A few hours later, when the Jerry Orbach welcomes guests to yet another performance of Perfect Crime, the long-running murder mystery show, the 199-seat theater’s capacity must be capped at just 33 percent.

Yes, under New York’s pandemic rules, the exact same physical space that can’t host more than 66 people for a performance is somehow considered safe when up to 99 people gather there to pray and sing together. That’s despite the fact that, based on what we know about how the COVID-19 spreads, church services seem to be, if anything, more dangerous for unvaccinated attendees.

The theater, which is owned by longtime Perfect Crime star Catherine Russell, has been operating at a loss due to the capacity restrictions, according to an amended complaint filed this week in a lawsuit challenging New York’s COVID-19 rules for theaters.

“For small venue theaters and comedy clubs…that differential treatment can mean the difference between breaking even and performing at a loss,” lawyers from the Pacific Legal Foundation, a libertarian law firm, wrote in court filings on behalf of Russell’s theater and several others in New York. The amended complaint argues that New York’s disparate treatment of theaters and comedy clubs relative to similar venues like churches violated both the First and 14th Amendments.

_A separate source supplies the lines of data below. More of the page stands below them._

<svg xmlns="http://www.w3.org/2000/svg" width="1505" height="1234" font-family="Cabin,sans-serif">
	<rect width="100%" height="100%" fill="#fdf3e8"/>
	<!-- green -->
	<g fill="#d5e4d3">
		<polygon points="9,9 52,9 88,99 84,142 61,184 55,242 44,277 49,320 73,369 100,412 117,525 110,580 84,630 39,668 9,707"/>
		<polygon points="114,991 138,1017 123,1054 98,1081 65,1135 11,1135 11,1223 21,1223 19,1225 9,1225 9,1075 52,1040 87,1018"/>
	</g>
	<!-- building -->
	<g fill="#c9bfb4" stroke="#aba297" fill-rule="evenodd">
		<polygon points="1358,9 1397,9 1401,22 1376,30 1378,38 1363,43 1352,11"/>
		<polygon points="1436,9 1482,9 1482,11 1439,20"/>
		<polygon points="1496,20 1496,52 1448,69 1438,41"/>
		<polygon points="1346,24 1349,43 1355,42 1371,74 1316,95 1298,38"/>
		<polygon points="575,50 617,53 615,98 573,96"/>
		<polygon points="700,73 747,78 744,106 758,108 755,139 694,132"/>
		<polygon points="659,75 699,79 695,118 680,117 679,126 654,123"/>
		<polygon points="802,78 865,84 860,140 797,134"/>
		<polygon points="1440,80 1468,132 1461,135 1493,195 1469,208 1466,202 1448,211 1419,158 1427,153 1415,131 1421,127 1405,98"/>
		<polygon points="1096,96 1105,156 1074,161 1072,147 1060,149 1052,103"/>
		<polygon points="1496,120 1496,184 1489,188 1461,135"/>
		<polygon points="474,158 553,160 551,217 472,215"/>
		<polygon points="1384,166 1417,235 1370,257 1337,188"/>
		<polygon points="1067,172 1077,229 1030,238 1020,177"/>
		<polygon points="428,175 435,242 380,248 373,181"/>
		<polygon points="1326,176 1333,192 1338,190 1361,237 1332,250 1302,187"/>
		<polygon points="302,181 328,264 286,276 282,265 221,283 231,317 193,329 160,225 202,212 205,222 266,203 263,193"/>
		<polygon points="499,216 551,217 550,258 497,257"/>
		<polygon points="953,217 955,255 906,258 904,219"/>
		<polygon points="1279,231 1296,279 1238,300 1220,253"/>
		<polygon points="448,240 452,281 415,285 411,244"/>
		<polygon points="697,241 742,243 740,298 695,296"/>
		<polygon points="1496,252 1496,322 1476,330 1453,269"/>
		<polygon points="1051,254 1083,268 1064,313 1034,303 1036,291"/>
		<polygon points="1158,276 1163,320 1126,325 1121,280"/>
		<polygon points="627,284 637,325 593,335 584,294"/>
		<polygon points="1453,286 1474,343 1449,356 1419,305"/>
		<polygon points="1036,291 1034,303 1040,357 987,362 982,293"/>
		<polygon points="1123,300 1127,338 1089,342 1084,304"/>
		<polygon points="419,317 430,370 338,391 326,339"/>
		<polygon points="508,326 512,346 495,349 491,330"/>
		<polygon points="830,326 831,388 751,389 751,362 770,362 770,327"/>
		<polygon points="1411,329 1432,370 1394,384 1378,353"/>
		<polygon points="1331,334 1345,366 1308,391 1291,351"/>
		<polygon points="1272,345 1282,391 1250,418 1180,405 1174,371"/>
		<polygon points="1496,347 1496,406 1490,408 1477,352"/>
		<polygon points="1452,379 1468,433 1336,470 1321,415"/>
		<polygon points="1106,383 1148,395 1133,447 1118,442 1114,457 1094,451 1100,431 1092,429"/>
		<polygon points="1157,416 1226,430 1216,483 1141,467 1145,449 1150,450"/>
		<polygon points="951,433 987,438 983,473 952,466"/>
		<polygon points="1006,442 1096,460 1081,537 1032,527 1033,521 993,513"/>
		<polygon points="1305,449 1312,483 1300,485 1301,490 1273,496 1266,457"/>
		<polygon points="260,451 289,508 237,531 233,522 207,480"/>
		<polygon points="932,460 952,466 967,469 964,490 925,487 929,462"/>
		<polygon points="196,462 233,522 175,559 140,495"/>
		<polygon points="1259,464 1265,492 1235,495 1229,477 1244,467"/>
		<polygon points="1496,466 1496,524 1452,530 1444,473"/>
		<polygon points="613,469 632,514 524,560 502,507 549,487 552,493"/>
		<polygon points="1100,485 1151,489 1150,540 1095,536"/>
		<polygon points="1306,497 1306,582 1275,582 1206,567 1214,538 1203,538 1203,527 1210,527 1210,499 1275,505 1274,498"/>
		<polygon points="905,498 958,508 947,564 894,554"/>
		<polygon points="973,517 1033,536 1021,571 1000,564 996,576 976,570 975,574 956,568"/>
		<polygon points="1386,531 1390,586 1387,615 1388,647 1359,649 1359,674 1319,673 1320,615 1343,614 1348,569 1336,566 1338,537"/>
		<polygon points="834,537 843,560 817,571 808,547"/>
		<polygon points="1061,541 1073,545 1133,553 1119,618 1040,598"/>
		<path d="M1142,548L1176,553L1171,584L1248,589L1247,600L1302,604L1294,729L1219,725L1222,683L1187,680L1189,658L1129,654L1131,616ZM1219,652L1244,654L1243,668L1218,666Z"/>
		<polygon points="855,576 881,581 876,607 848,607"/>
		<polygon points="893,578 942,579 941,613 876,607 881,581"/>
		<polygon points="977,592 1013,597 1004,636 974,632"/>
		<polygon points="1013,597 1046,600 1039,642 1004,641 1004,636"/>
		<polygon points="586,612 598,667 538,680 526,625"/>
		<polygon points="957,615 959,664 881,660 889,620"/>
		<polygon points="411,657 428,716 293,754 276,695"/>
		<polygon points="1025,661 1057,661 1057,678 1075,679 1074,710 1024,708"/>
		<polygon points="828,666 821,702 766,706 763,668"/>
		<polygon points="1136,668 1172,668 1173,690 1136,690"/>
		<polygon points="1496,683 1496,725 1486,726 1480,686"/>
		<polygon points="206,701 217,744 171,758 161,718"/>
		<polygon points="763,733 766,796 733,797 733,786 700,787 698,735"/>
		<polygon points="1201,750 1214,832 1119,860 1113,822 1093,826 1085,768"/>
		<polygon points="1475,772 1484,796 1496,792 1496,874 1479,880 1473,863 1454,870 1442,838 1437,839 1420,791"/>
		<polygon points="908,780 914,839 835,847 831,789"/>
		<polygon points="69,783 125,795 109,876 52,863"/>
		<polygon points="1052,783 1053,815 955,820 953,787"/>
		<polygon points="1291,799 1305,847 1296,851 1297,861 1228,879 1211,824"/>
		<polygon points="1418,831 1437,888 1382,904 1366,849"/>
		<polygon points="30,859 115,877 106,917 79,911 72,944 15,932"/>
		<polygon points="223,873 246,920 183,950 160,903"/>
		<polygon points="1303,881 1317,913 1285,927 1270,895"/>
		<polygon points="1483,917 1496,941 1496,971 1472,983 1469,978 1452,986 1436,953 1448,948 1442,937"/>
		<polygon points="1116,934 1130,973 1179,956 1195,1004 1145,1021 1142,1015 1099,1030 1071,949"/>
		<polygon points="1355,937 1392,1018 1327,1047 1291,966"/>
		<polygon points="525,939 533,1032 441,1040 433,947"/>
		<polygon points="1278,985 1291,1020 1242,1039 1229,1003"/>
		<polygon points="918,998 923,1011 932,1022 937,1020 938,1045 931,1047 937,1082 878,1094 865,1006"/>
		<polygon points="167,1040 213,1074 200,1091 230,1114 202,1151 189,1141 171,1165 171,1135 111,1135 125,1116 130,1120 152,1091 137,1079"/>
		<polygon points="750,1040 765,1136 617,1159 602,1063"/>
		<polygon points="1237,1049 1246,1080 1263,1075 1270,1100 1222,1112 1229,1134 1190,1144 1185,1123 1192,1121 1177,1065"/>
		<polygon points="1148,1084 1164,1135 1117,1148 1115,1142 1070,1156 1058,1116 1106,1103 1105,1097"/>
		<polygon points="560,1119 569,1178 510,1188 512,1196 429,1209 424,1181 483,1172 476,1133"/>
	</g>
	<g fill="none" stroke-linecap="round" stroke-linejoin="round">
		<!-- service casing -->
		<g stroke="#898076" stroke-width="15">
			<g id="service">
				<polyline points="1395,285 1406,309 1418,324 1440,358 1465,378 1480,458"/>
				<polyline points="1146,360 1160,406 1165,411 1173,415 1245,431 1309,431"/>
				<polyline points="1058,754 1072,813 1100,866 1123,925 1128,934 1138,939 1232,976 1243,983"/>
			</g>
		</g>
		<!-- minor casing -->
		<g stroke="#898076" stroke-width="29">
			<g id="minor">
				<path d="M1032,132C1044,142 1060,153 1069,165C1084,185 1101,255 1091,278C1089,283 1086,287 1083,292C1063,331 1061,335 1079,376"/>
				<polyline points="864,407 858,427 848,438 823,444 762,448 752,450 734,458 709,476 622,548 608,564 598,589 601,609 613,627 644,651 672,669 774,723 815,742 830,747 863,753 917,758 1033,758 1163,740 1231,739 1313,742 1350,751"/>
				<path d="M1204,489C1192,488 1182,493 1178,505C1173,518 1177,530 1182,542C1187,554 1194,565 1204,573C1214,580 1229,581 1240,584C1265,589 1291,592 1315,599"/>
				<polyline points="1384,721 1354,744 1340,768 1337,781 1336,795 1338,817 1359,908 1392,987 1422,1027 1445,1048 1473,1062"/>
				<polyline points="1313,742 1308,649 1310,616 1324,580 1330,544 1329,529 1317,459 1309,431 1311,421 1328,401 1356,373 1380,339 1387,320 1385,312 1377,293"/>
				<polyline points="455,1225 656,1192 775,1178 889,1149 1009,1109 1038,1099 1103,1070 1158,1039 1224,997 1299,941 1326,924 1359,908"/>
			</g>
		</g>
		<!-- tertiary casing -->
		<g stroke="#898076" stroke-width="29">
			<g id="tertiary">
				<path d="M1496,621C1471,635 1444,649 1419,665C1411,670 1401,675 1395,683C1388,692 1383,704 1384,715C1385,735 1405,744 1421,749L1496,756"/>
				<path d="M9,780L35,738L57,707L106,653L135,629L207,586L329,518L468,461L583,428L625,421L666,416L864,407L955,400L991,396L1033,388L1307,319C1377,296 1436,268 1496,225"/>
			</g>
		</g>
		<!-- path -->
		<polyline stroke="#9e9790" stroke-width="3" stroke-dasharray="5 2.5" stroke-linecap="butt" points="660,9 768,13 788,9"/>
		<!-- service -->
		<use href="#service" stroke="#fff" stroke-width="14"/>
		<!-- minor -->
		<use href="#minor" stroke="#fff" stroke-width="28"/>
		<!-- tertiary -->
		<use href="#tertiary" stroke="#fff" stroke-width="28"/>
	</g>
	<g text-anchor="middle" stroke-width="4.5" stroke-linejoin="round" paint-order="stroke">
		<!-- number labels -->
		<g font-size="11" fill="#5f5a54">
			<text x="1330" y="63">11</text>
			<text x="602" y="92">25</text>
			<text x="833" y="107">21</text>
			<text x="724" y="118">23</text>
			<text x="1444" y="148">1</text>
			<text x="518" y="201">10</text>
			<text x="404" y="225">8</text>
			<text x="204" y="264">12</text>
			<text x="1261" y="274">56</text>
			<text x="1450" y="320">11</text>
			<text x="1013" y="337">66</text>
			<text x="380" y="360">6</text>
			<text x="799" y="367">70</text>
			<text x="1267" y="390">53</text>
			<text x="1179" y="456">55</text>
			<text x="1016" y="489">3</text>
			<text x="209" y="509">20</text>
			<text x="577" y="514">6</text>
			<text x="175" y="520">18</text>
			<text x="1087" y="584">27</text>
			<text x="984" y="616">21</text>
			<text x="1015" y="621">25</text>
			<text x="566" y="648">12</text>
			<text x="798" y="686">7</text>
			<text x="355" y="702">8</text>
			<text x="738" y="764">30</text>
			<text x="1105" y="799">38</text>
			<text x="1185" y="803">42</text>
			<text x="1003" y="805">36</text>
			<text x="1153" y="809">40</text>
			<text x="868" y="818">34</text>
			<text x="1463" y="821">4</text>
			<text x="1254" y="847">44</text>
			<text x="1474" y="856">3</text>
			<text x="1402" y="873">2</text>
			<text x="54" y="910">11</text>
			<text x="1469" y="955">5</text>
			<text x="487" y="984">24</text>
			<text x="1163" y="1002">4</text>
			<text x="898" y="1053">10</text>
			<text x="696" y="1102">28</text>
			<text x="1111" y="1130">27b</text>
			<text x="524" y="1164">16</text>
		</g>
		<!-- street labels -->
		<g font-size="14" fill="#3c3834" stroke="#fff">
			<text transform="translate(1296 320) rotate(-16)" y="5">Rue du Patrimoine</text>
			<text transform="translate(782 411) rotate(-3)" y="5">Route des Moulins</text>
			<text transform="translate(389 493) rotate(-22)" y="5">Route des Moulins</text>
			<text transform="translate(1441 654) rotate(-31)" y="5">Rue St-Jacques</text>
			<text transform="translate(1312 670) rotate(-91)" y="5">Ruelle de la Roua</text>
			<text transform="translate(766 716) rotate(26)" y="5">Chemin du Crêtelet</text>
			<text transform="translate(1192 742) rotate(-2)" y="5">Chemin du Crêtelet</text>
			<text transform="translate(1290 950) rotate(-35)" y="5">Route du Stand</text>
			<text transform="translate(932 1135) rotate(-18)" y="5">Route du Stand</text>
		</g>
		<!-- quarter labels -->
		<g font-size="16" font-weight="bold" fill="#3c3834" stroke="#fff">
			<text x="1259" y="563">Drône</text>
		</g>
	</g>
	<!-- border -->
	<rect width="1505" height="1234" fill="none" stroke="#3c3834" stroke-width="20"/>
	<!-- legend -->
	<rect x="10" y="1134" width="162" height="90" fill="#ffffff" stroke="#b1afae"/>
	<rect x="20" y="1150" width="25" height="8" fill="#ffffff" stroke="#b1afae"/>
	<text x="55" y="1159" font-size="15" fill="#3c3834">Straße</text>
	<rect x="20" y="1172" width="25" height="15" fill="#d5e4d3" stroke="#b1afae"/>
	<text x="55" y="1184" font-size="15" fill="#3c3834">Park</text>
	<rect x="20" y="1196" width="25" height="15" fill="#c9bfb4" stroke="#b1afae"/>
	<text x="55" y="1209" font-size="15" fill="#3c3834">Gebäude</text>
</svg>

The lawsuit points out that it isn’t only houses of worship that have been singled out for better treatment. Wedding venues, conference centers, and other large indoor event spaces are allowed to operate at 50 percent of capacity.

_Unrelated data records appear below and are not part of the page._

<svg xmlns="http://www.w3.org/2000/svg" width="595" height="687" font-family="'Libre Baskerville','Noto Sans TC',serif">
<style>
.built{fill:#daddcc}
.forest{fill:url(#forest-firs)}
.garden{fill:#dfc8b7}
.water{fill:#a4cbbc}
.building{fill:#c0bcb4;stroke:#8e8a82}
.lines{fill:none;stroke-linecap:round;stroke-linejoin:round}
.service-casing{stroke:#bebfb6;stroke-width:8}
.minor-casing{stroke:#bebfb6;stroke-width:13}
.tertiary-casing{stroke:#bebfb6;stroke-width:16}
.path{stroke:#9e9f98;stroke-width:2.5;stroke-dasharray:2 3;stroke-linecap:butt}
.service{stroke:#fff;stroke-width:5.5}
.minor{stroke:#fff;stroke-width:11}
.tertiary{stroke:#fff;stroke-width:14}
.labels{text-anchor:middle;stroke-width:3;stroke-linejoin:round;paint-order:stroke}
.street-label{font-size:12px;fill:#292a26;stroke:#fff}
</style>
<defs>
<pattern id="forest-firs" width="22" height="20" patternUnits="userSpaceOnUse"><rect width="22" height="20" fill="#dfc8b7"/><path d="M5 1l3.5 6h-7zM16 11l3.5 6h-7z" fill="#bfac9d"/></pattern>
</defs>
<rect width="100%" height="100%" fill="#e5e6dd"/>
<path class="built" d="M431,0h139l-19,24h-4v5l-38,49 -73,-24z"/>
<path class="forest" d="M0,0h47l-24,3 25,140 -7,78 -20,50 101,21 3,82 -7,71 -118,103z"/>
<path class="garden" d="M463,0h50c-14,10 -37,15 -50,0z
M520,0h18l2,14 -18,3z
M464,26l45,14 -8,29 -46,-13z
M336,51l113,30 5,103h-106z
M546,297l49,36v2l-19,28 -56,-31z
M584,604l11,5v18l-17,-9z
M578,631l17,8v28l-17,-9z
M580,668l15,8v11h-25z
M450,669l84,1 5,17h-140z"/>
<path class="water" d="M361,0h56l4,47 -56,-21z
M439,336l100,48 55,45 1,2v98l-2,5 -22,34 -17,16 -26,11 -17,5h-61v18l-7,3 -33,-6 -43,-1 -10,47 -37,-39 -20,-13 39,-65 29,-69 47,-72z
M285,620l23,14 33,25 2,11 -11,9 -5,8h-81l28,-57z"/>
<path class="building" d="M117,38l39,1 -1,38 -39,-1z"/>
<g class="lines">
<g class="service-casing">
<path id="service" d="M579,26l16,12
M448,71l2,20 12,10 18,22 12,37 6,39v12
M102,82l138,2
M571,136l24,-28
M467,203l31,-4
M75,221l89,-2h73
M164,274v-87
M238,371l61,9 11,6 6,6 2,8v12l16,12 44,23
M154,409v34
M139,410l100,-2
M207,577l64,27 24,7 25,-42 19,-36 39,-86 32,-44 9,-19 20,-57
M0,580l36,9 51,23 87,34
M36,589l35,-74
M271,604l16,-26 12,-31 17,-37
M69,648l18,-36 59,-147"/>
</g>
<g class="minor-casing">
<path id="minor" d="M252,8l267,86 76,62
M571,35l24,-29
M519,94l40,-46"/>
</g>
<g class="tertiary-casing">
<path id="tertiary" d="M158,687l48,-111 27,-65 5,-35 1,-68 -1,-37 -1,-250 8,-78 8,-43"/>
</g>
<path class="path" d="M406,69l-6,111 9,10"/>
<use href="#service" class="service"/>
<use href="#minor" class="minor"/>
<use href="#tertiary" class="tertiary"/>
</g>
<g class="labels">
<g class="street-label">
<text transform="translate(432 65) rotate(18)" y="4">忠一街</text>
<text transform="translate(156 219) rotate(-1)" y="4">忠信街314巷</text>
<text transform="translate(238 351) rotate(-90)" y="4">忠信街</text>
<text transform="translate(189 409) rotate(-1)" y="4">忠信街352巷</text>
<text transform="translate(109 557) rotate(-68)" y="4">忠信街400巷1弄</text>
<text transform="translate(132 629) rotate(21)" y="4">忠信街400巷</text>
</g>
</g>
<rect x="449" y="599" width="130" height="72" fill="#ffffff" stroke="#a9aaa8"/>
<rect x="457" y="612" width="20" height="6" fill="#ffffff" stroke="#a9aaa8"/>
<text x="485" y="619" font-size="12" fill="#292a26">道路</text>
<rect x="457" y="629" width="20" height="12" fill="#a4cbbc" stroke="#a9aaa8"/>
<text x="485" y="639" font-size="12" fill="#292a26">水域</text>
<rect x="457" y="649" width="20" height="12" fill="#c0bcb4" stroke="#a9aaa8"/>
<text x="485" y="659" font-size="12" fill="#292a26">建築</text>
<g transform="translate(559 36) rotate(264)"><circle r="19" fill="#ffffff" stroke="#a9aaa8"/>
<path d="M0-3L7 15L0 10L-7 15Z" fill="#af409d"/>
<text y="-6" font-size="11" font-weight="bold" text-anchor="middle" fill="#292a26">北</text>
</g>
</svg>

Even though Gov. Andrew Cuomo has announced plans to lift all COVID-19 capacity restrictions on May 19, the situation at the Jerry Orbach Theater is, for now, a lingering reminder of the arbitrary and often nonsensical rules that have governed Americans’ lives and livelihoods for the past year.

People seem to take COVID-related restrictions less seriously when they are engaged in virtuous activities, polls show, but that’s no reason for such distinctions to make their way into official government policies.

Unfortunately, New York has been a national leader when it comes to nonsensical COVID rules—rules with predictable results. Earlier in the pandemic, Cuomo mandated that bars must serve food in order to serve alcoholic drinks, and then tried to regulate exactly what kind of food must be served when bars mocked Cuomo by offering the bare minimum.

If Cuomo goes ahead with plans to lift all restrictions in New York later this month, Russell and her fellow theater owners likely won’t get their day in court. Still, the nonsensical rules in place for the past month are yet another reminder that arbitrary restrictions on economic behavior are a poor way to fight this, or any, public health scourge.